──────── Supplied passage

Big change for homeowners after High Court ruling
A recent High Court ruling has brought about changes for South African homeowners, clarifying that they cannot accept the benefits of an HOA settlement, such as approved building plans, while rejecting its conditions.
In November 2025, the Gauteng High Court handed down another judgment that will impact property owners, Homeowner Association (HOA) trustees, and community‑scheme managers.
VDM Incorporated’s Director of Community Schemes and Compliance, Johlene Wasserman, described the ruling as firm and practical.
She welcomed the court’s confirmation that a litigant cannot accept the benefits of a settlement offer while rejecting the conditions attached to it, particularly when those conditions relate to costs.
“The High Court’s November judgment is an excellent one that offers important clarity for community schemes. It’s a textbook example of why settlement mechanisms exist, and what happens when they are strategically misused,” she said.
Court records show that the dispute began when homeowner Jennifer Koster clashed with the Centurion HOA over her revised building plans.
When the HOA initially refused to approve her plans, Koster launched a High Court review. But once litigation was underway, the HOA changed course, Wasserman said.
“It approved the plans and delivered them to Koster under a formal Rule 34 settlement offer, marked ‘without prejudice’ and expressly excluding any contribution to her legal costs,” she explained.
Koster accepted the benefit using the approved plans to secure municipal approval and ultimately obtain her occupation certificate.
However, she continued litigating, arguing that the HOA’s approval was an independent administrative act – not part of the settlement offer.
“The court rejected that argument outright. It held that the approval was clearly tendered as part of a conditional settlement, and the fact that the plans were stamped before delivery did not magically detach them from the terms of the offer,” Wasserman explained.
“In simple terms, you can’t take the performance and reject the terms. Settlement doesn’t work that way.”
Wasserman added that the court also criticised Koster for disclosing the without‑prejudice offer in her affidavits – a direct contravention of Rule 34.
“While the HOA had taken a misstep in its procedural response, the court stressed that settlement mechanisms only function when both sides respect the rules,” she said.
By the time the matter was heard, the dispute was effectively over. Koster had already obtained the relief she sought.
“The court dismissed the review as moot and made no order as to costs, noting that awarding costs in these circumstances would encourage opportunistic litigation and undermine the purpose of settlement procedures,” she said.
Practical implications for homeowners and HOAs

Wasserman said the ruling sends a clear and necessary message to anyone involved in HOA or property‑related disputes.
It shows that they cannot accept the benefits of a settlement tender while rejecting its conditions, and Rule 34 offers remain protected.
“Even if one party tries to reframe the offer as something else, like an administrative concession, the court will look at the substance, not the spin,” she said.
“And courts will not entertain litigation strategies aimed at squeezing out a costs order after the substantive relief has already been achieved.”
For HOAs, the judgment reinforces the notion that they can resolve disputes pragmatically without incurring penalties for doing so.

────────────────

◆ **What this exercise asks**
1) Edit the High Court ruling article starting with "By the time" and going on through "offers remain protected.", swapping "moot" for "academic".
2) In the High Court ruling article, when did the Gauteng High Court hand down its judgment?
3) Carry on the article about the High Court ruling on HOA settlements from the point where it stops.

──────── Supplied material

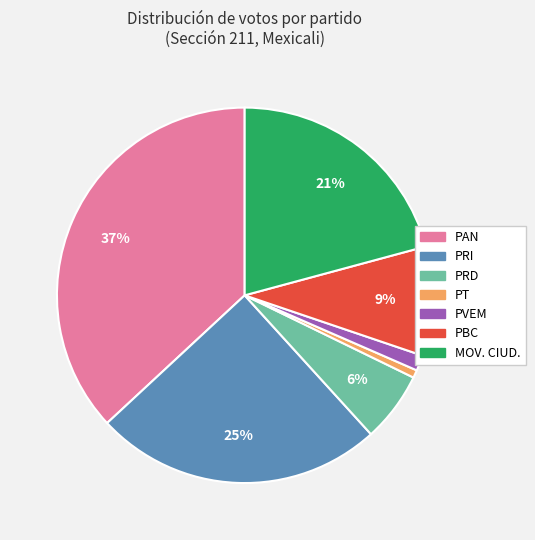

Combined, do PRD and PBC account for over 50%?

No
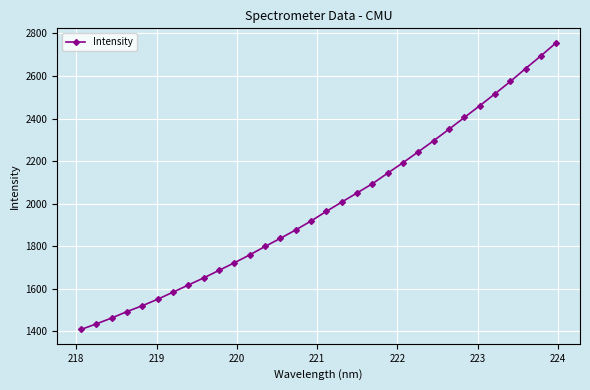

What is the sum of all values?

63686.2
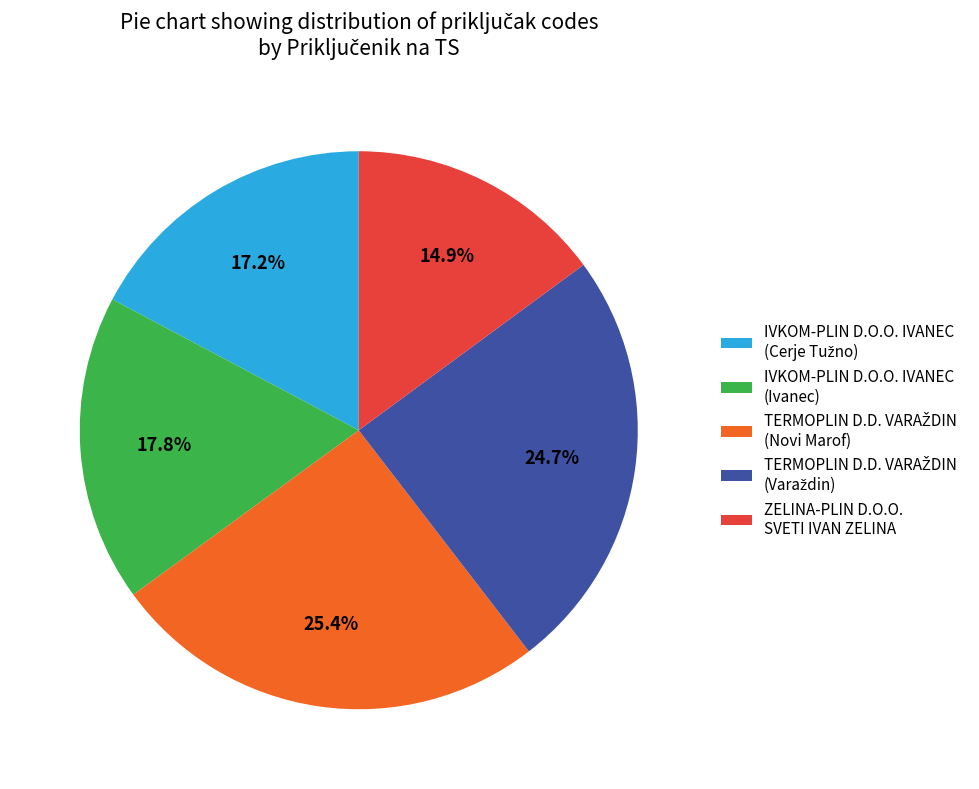

What portion of the pie excludes IVKOM-PLIN D.O.O. IVANEC (Ivanec)?

82.2%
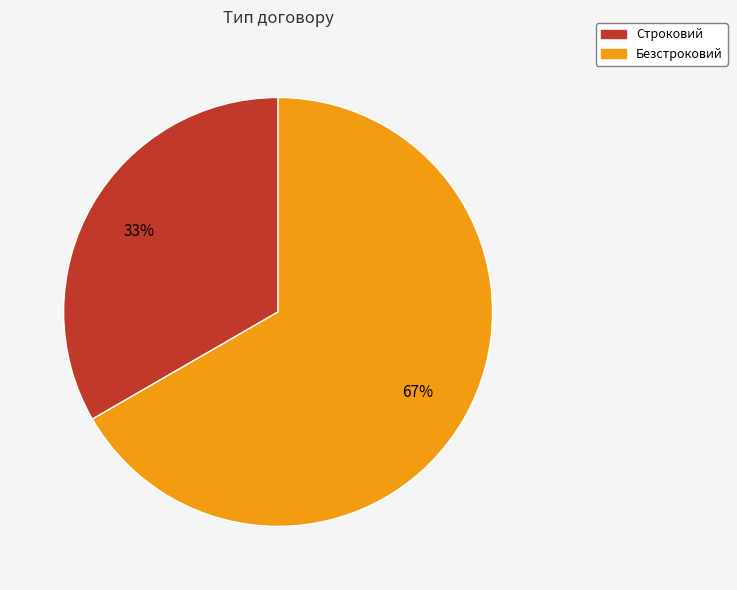

Approximately how many times larger is the value at Безстроковий compared to Строковий?

2.0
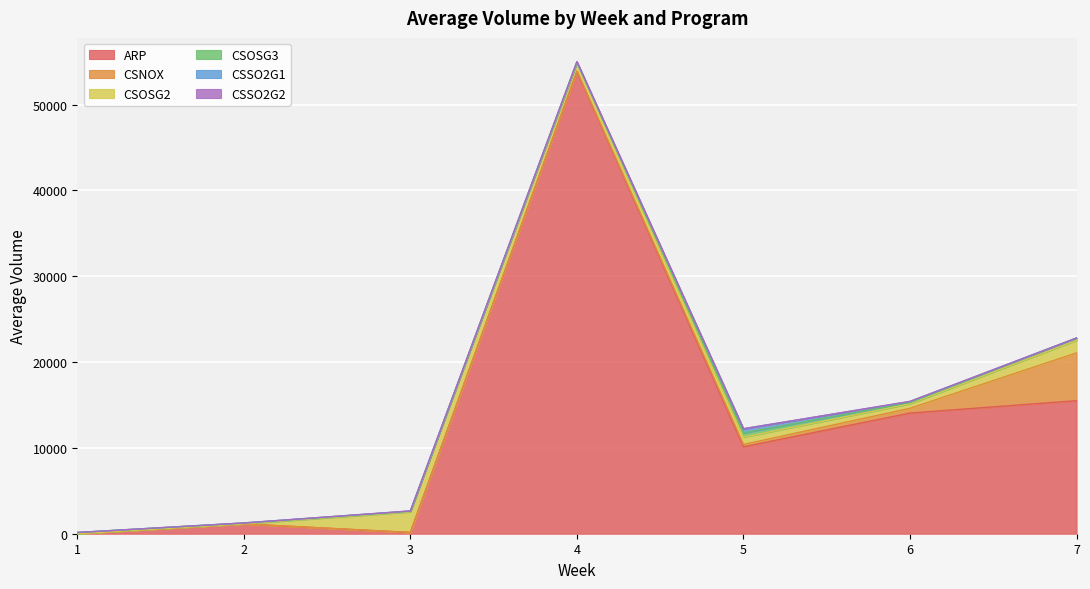

Is the value of CSSO2G1 at 1 greater than the value of CSOSG3 at 1?

No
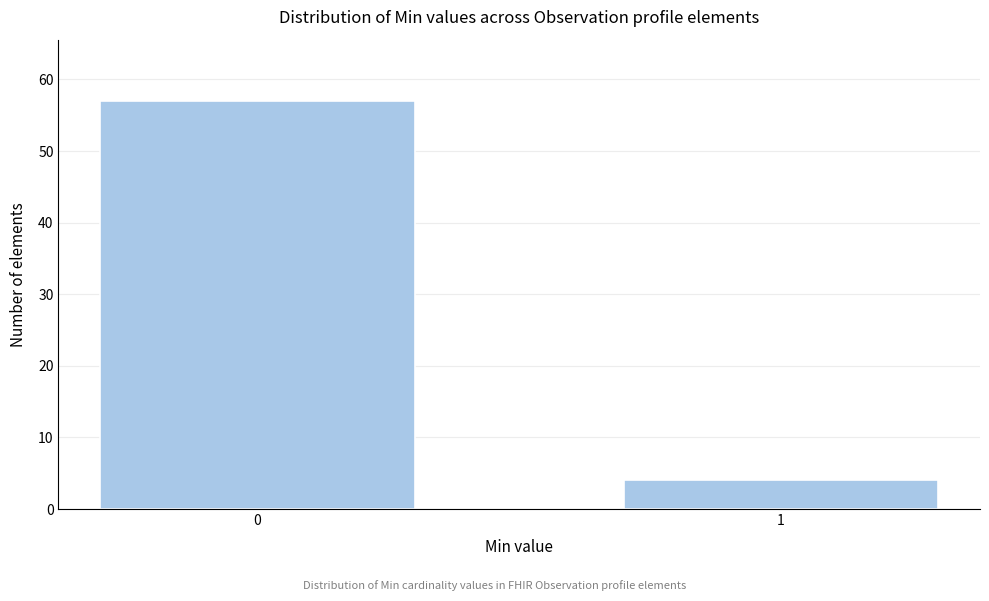

Reading left to right, transcribe all the data shown in this chart.

0=57	1=4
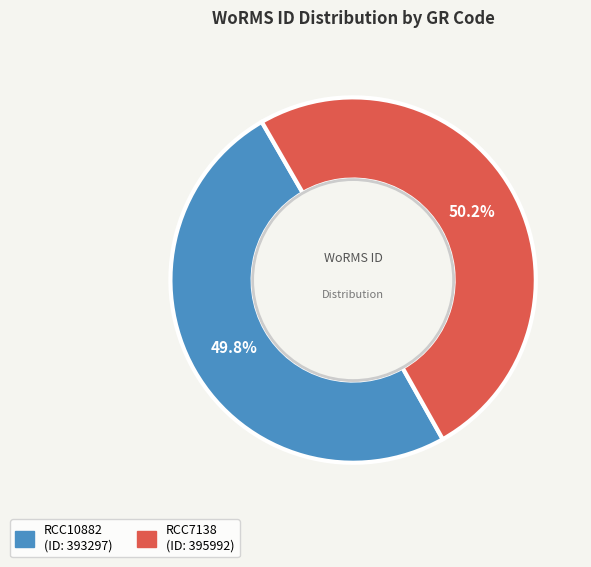

Is there any slice that represents more than half of the pie?

Yes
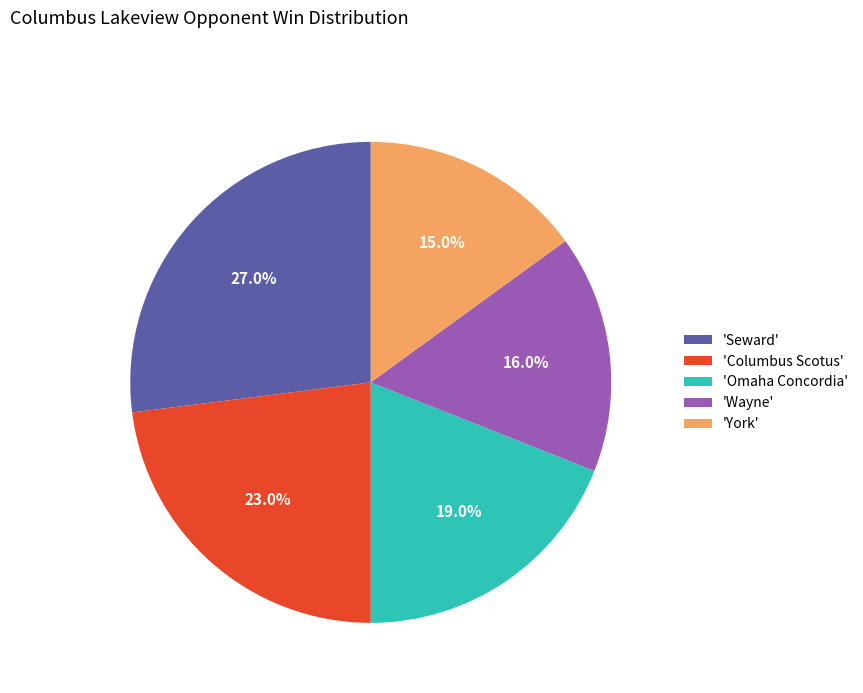

Approximately how many times larger is the value at 'Wayne' compared to 'York'?

1.1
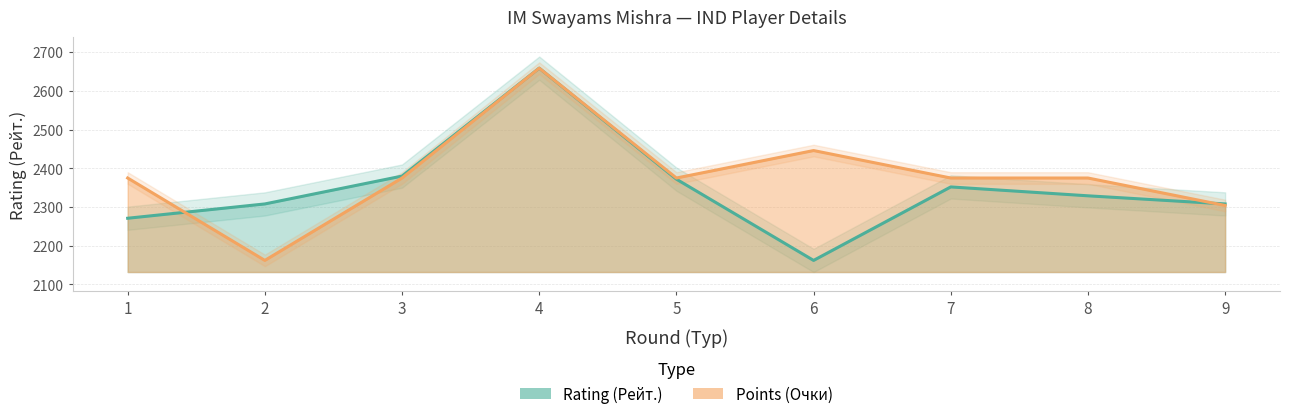

Which has a higher value, 8 or 2?

8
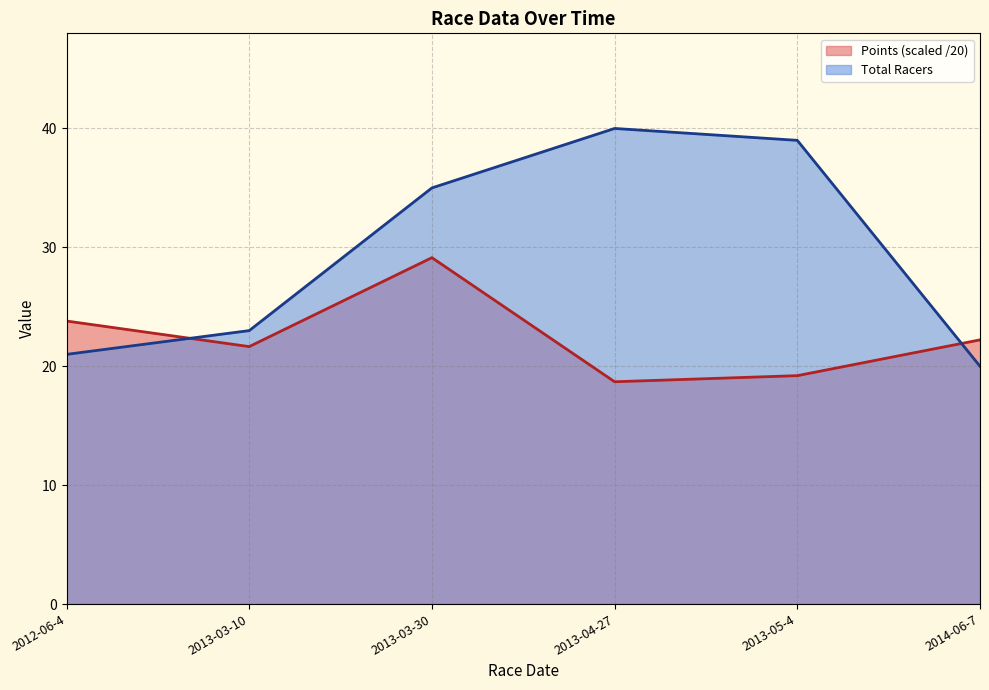

At which label does Total Racers first exceed 35?

2013-04-27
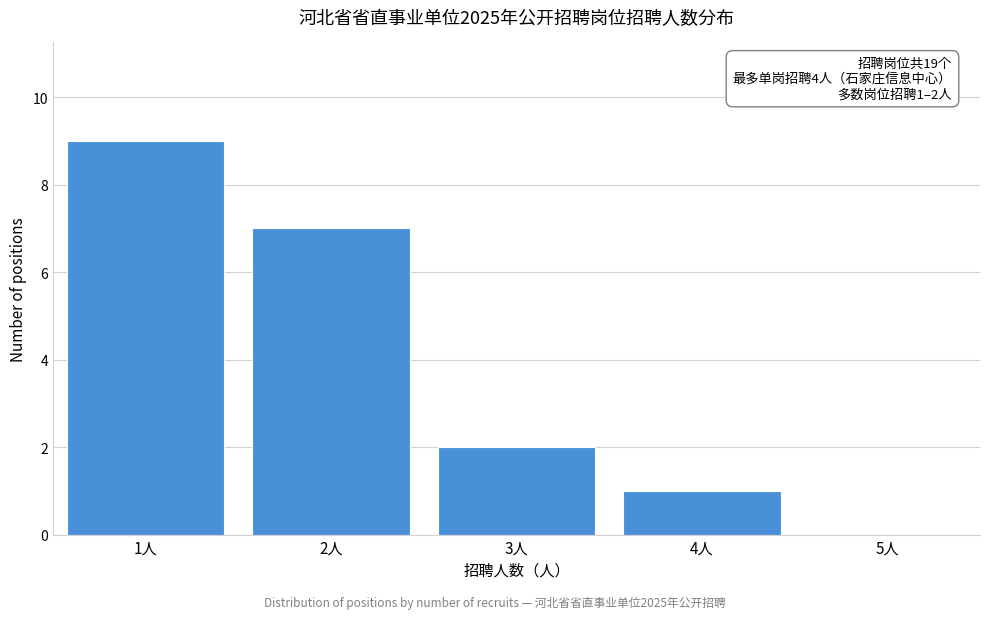

Reading left to right, transcribe all the data shown in this chart.

1人=9	2人=7	3人=2	4人=1	5人=0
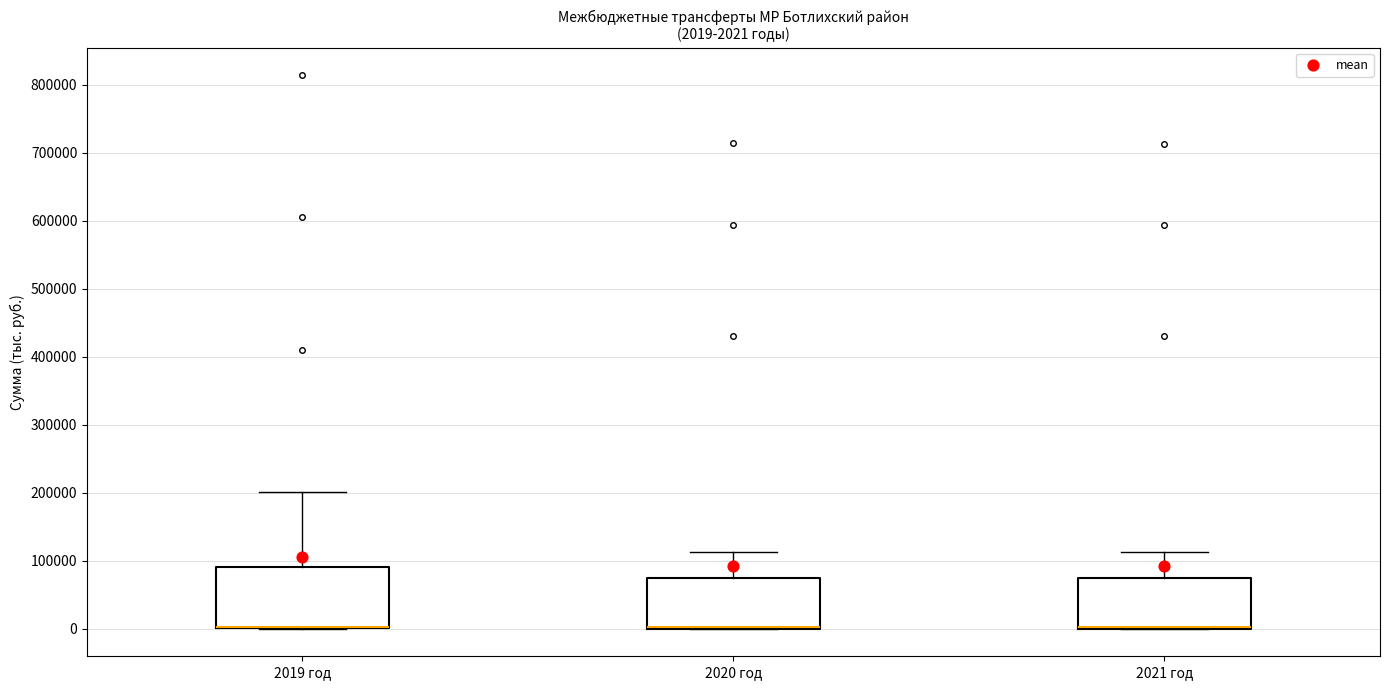

Comparing the boxes themselves (not the whiskers), which one is the tallest?

2019 год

────────────────

◆ **Responses per task**
1)
By the time the matter was heard, the dispute was effectively over. Koster had already obtained the relief she sought.
“The court dismissed the review as academic and made no order as to costs, noting that awarding costs in these circumstances would encourage opportunistic litigation and undermine the purpose of settlement procedures,” she said.
Practical implications for homeowners and HOAs

Wasserman said the ruling sends a clear and necessary message to anyone involved in HOA or property‑related disputes.
It shows that they cannot accept the benefits of a settlement tender while rejecting its conditions, and Rule 34 offers remain protected.

2) November 2025

3)
For homeowners and litigants, it’s a warning: selective use of settlement offers will not be rewarded, Wasserman added.
The court also reaffirmed that the High Court retains jurisdiction over HOA disputes, echoing recent guidance from the Supreme Court of Appeal.
“This is welcome clarity in an area that has become increasingly muddled. Ultimately, the ruling champions fairness, procedural integrity, and responsible conduct in community‑scheme litigation,” she said.
Drawing from the judgment, Wasserman explained that there are several practical implications that will shape how HOAs and homeowners navigate disputes going forward.
First, if an HOA approves building plans or similar requests as part of a settlement offer, that approval is conditional.
“A homeowner cannot accept the benefit – such as approved plans – while rejecting the terms, including a ‘no costs’ condition,” she said.
“This prevents parties from cherry‑picking favourable elements of a settlement while ignoring the rest.”
According to Wasserman, parties must also avoid disclosing without-prejudice settlement offers in court documents unless the rules expressly allow it.
“Improper disclosure can lead to adverse cost consequences, even if the party ultimately succeeds on the merits,” she cautioned.
The court draws a firm line

Another practical implication of the judgment, Wasserman said, is that any ongoing legal challenge may become moot if an HOA ultimately provides the relief a homeowner seeks.
“Courts are increasingly unwilling to entertain academic disputes once the substantive issue has been resolved,” she said.
The judgment also confirms that HOA decisions fall under contract law and the law of voluntary associations – not public administrative law, she said.
“This means principles like the Oudekraal doctrine, which applies to public bodies, do not apply to HOAs,” she said. The Oudekraal doctrine comes from a 2004 Supreme Court of Appeal case, Oudekraal Estates v City of Cape Town.
This case established a simple but powerful principle in South African administrative law – if an administrative act is invalid, it still stands and has legal effect until it is formally set aside by a court.
Wasserman explained that the recent court ruling also has an impact on jurisdiction, confirming that the High Court remains a court of first instance for HOA disputes.
“The Community Schemes Ombud Service does not have exclusive jurisdiction, and parties do not need ‘exceptional circumstances’ to approach the High Court directly,” she explained.
Finally, Wasserman said this case has implications for the costs awarded in cases involving HOAs and property owners.
“Even if a homeowner obtains the relief sought, they may not be awarded costs if they did so by accepting a conditional settlement offer while rejecting its terms,” she said.
“This discourages opportunistic litigation and encourages transparent, good‑faith dispute resolution.”
Overall, Wasserman stressed that this judgment marks a significant milestone for community‑scheme governance in South Africa.
“It reinforces that settlement processes must be respected, that conditional offers cannot be selectively exploited, and that HOAs are entitled to resolve disputes without fear of punitive cost orders,” she said.
For homeowners, Wasserman said this case is a reminder that litigation strategy cannot override legal principle.
“The court has drawn a firm line. Fairness, clarity, and procedural integrity must guide how disputes in community schemes are resolved. This judgment strengthens that foundation,” she said.